A funny thing happened on the way to the Third Plenary Session of the 17th Central Committee, where China’s Communist Party leaders were expected to finally enact a bold land reform program allowing farmers eventually to buy, sell or lease their fields.
Coverage of reform issues had been stepped up in the official press. And President Hu Jintao made a high-profile trip to rural Anhui province, where state media said he told farmers that they would be able to transfer their land rights.
Yet by the time the closed-door meeting wrapped up Sunday, the issue had all but disappeared from public view. It wasn’t even mentioned in the final communique from the 368-member decision-making body.
That has led some analysts to speculate that hard-liners who benefit from the status quo managed to fight off the reforms. Others say that, given the vague nature of many Chinese official statements, the measures still may be implemented.

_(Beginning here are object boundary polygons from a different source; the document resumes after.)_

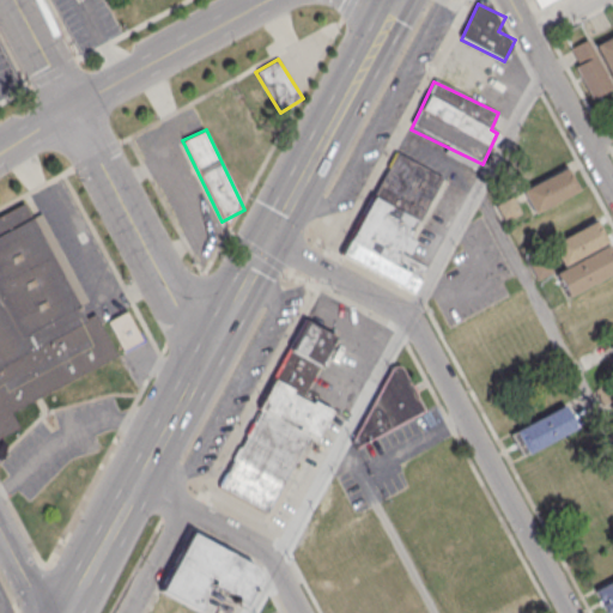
[(442,176),(393,152),(343,260),(402,287),(410,272),(399,267),(442,176)]
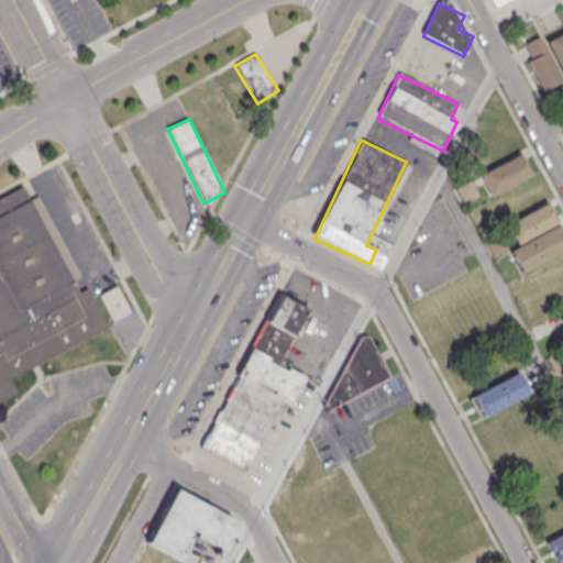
[(488,197),(531,176),(520,154),(477,175),(488,197)]
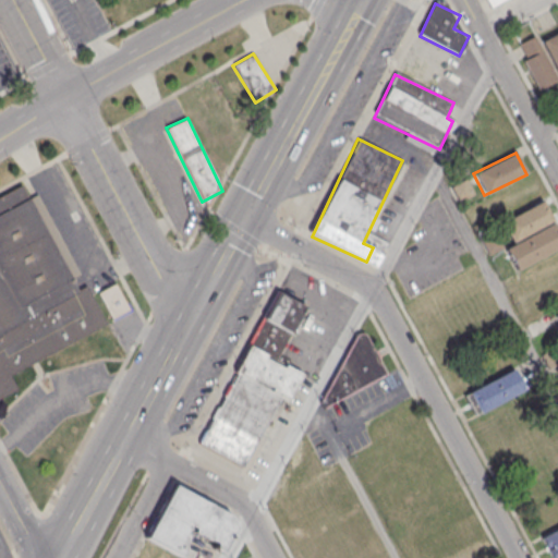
[(0,194),(0,398),(17,389),(10,374),(107,324),(86,284),(76,290),(21,184),(0,194)]
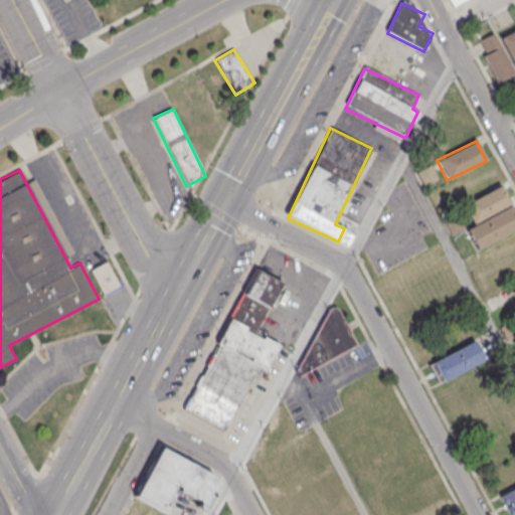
[(475,248),(514,229),(514,213),(502,186),(462,204),(472,225),(465,228),(475,248)]
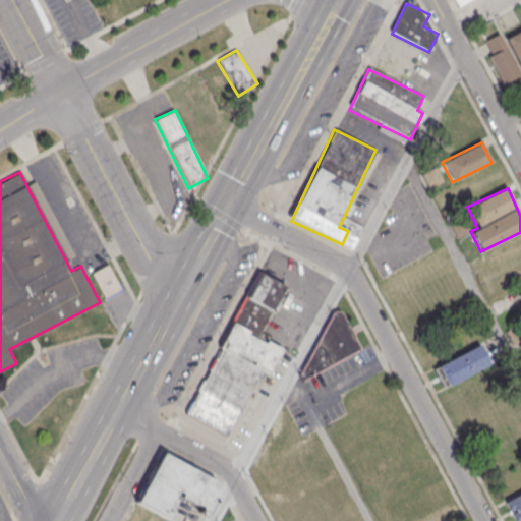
[(89,274),(103,300),(122,289),(108,264),(89,274)]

At stake is a system of ownership restrictions that hinders China’s 740 million farmers trying to improve productivity, often leaving them at the mercy of corrupt local party officials.
“I’m very disappointed,” said Hu Xingdou, an economics professor at the Beijing Institute of Technology. “The government and top leaders are so focused on harmony these days that they just give up when they face resistance. They need to try harder.”
Land reform efforts have foundered for decades in part because the issue encapsulates many of modern China’s fundamental contradictions. In spite of a roaring market economy, leaders of this nominally Communist country maintain a collective land ownership system.
Some Communist hard-liners say enhanced ownership rights would solidify Western capitalism, undercutting the party’s grip on power. Others argue that they would prompt the mostly uneducated farmers to sell their land for a song, and eventually drift into the cities, homeless and penniless.
Delay also carries a cost. The system has allowed corrupt local authorities to grab huge swaths of land from farmers at a fraction of its value, spurring indignation, riots and unrest. And farmers have little incentive to upgrade the land.
Hu and Premier Wen Jiabao spent much of their careers in the countryside. They understand the farmers’ plight and want to make changes, said a long-standing Communist Party member who asked not to be identified.
But this is an extremely complex social problem, he said, and intent isn’t enough. It requires a solid legal framework and the political will to implement such wide-ranging change.
“Deng Xiaoping dared to enact reforms,” he said, “but Hu Jintao can’t do it at this stage.”
In a short statement Sunday, China’s state news agency said the Central Committee passed a package of rural policies and discussed the global financial crisis. But it made no mention of land reform. The communique referred vaguely to “raising land yields.”
The package also aims to double rural incomes by 2020. Annual per capita disposable income for those living in the countryside was $720 during the first half of 2008, compared with about $3,600 for city dwellers.
Sui Yuyou, a farmer in Shandong province, said he’s pleased with the government’s focus on rural issues. The four-acre family plot, shared by six adults and two children, gets an $80 wheat subsidy per year, a welcome addition to about $2,400 that crops bring in.
But if rural incomes were higher, Sui and his relatives might not need to spend any time in Beijing, where they can earn as much in a month waiting tables as they can in a year in their village, about 250 miles southeast of the capital.
Sui, wearing cloth shoes and a black jacket, leans against a barrier near the Beijing railway station and reflects on his double life, split between the capital and the family’s small plot in Suijiagou village, where he grows peanuts, wheat and soybeans.
Sui said looser policies on buying, selling or offering up his land as bank collateral would make life easier, allowing for bigger farms that could be more productive.
“But I would never sell my land easily,” the 56-year-old said. “Land is a farmers’ fate. We farmers rely on the land to make a living.
“My village is famous for its beautiful scenery, mountains, hills, rivers and flatlands,” he said. “But nearly 80% of the young people head to the cities to make a living. Those left are mostly kids and old people.”
Analysts say land reform has even broader economic implications during these times of global crisis.
China, the world’s most populous country, has an advantage over many nations in labor-intensive industries such as manufacturing. But services and an improved agricultural sector are important not only to stem unemployment and social tension, but to improve economic productivity, said Stephen Green of Standard Chartered Bank.
“There has obviously been a lot of investment in rural areas, schools and healthcare,” he said. “But you can’t just subsidize the countryside into modernity. You need land reform.”